I used to spend hours polishing unimportant work 🤦🏻
Does "Filing the best tax return in history" pay off somehow?
I felt like I was treading water:
It wasn't just the tax returns.
We all know they're a check box activity. ☑️
Done or not.
Zero points gained by going from 100% to 110%.
Then, In 2020, I read a thread by Shreyas Doshi, which profoundly shifted my approach.
Since then, I put tasks into 3 categories:
1. Overhead 📑
- have to get done, or I have a problem.
- actively try to do a bad job. Just get it done. It will be good enough.
2. Neutral 👣
- Move the needle, but only in steps, not leaps.

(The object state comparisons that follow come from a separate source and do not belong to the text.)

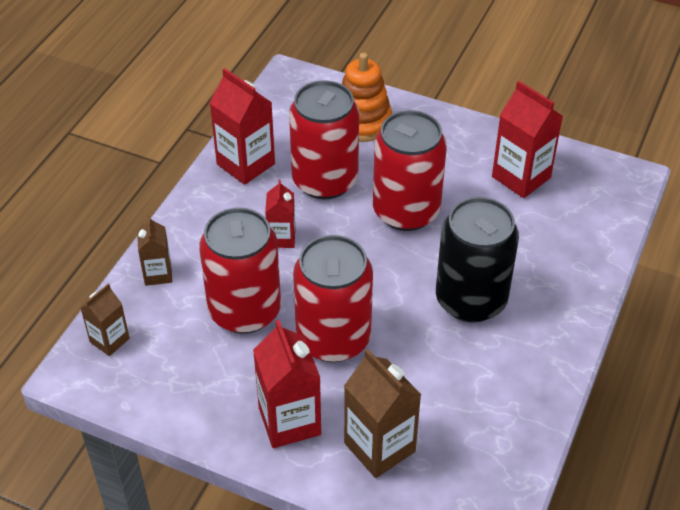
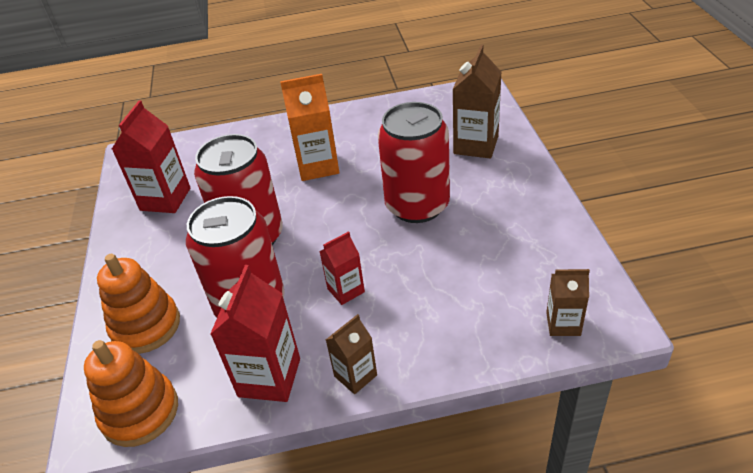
camera: 120 degrees left, 5 degrees down
(158, 274) = (465, 344): brown carton -> brown carton (355, 376)
(245, 310) = (442, 264): red can -> none
(284, 99) = (140, 412): none -> orange stacking toy
(289, 421) = (505, 187): red carton -> none
(471, 300) = (318, 166): black can -> orange carton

- do a strictly good job and no more.
3. Leverage 🚀
- payoff substantially outweighs the effort.
- Do an incredible job; let the perfectionist shine.

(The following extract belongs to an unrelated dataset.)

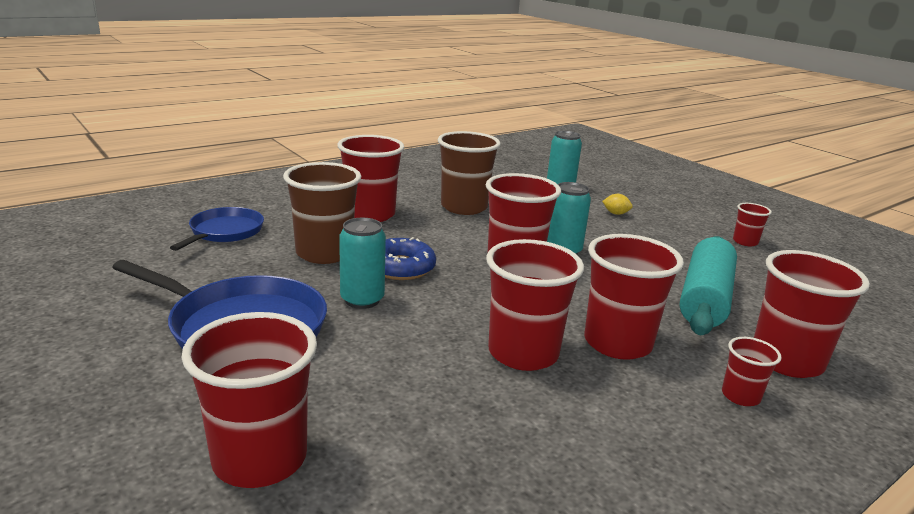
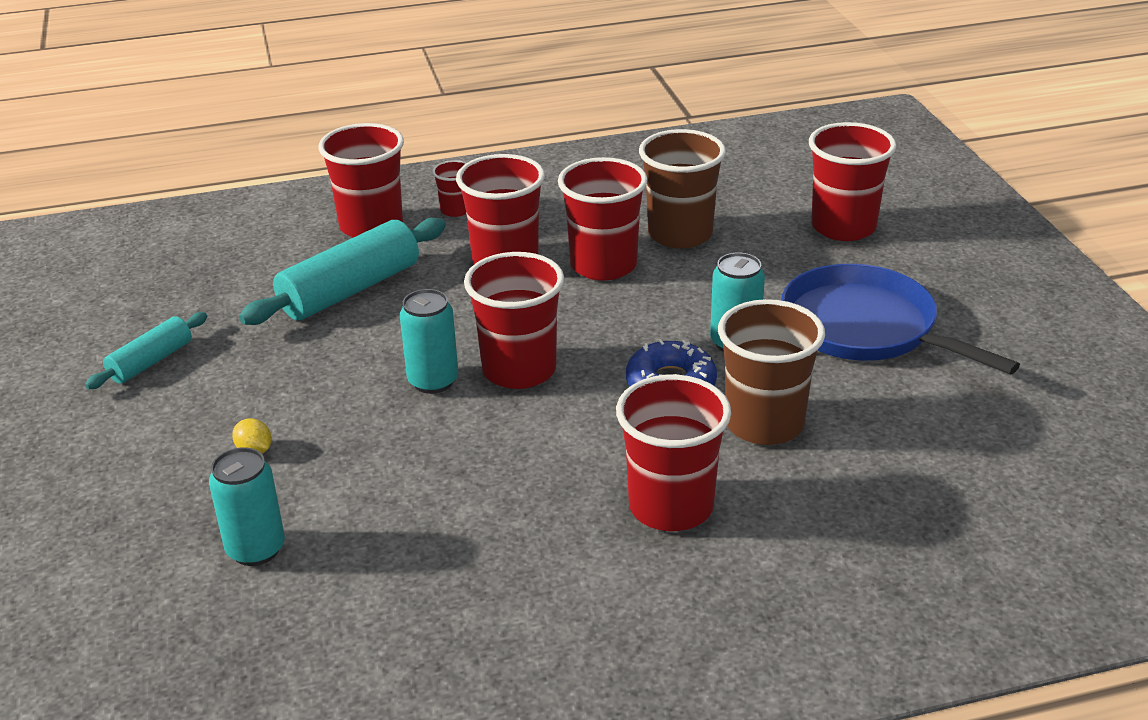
camera: 155 degrees left, 10 degrees up
(224, 232) = (908, 492): blue pan -> none
(464, 207) = (498, 505): brown cup -> brown cup (680, 234)
(745, 242) = (151, 362): red cup -> turquoise rolling pin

Anything else is noise and goes in the bin.
The aim is to spend the maximum possible time on the Leverage.
I've come to understand that Leverage can come in different forms:
🔄 Residual - benefit is recurring.
eg, a blog post that's visible for years after publishing or automating a tedious task
📈 Compounding - improves with consistency and time.

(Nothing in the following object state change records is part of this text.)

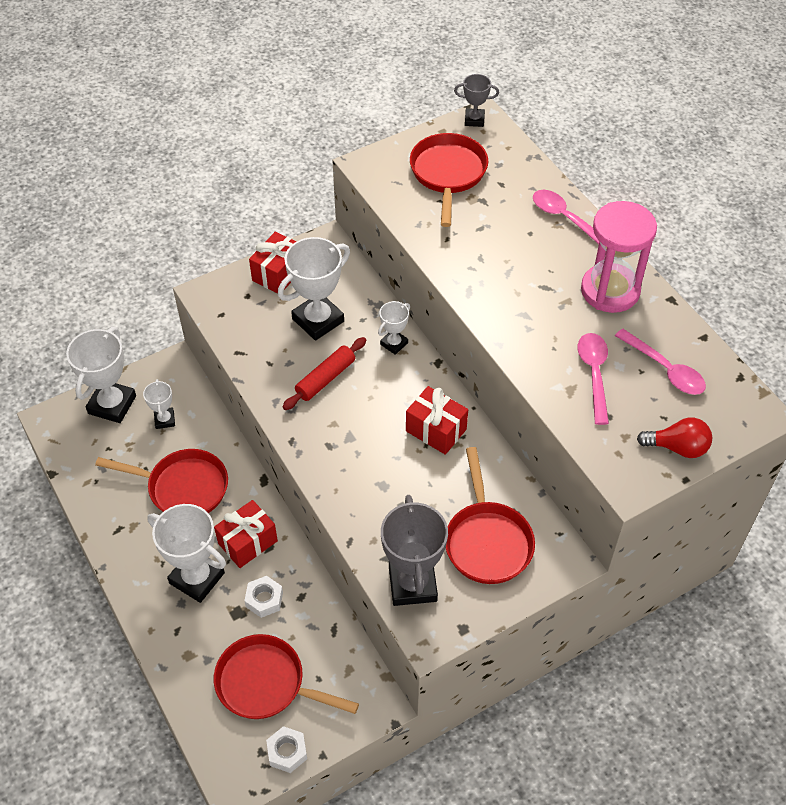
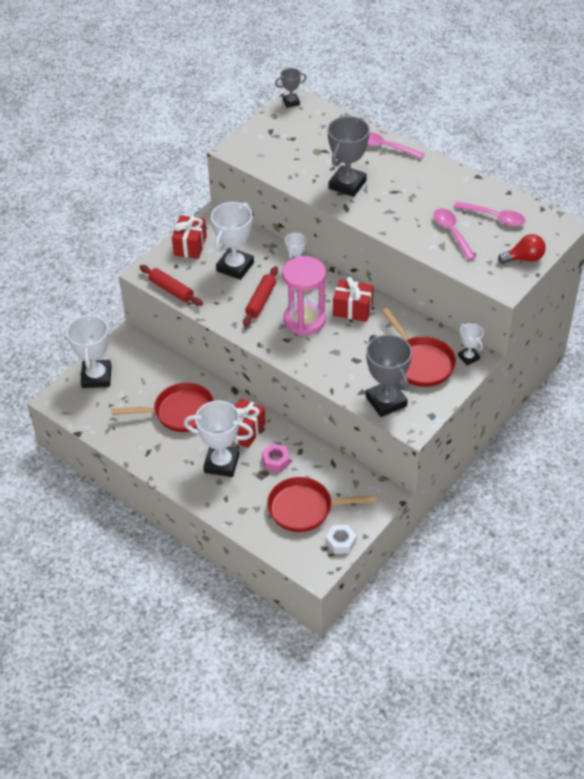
camera: 20 degrees left, 5 degrees down
(165, 420) = (141, 375): white trophy -> white trophy (468, 357)
(224, 327) = (171, 290): none -> red rolling pin
(264, 599) = (276, 461): white nut -> pink nut
(448, 174) = (292, 141): red pan -> none
(487, 258) = (347, 184): none -> grey trophy
(610, 290) = (436, 182): pink hourglass -> pink hourglass (304, 320)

eg, your career experience and professional network or your retirement savings.
⚙️Asymmetrical - huge payoff relative to the effort
eg, getting a job offer from Spotify or nailing your Product Strategy
So, if you're stuck on pointless polishing, you should question the benefits.
Try taking your current list and filtering it through this framework.
3 things I’ve found helpful:
- Pomodoro helps remind me to pause and shift focus.
- Start with the most important thing.
- which everyone says, helps if you can do it though. - Separate planning time and doing time.
- writing my next action tasks clearly, means I can just do, without having to think too much about what to do.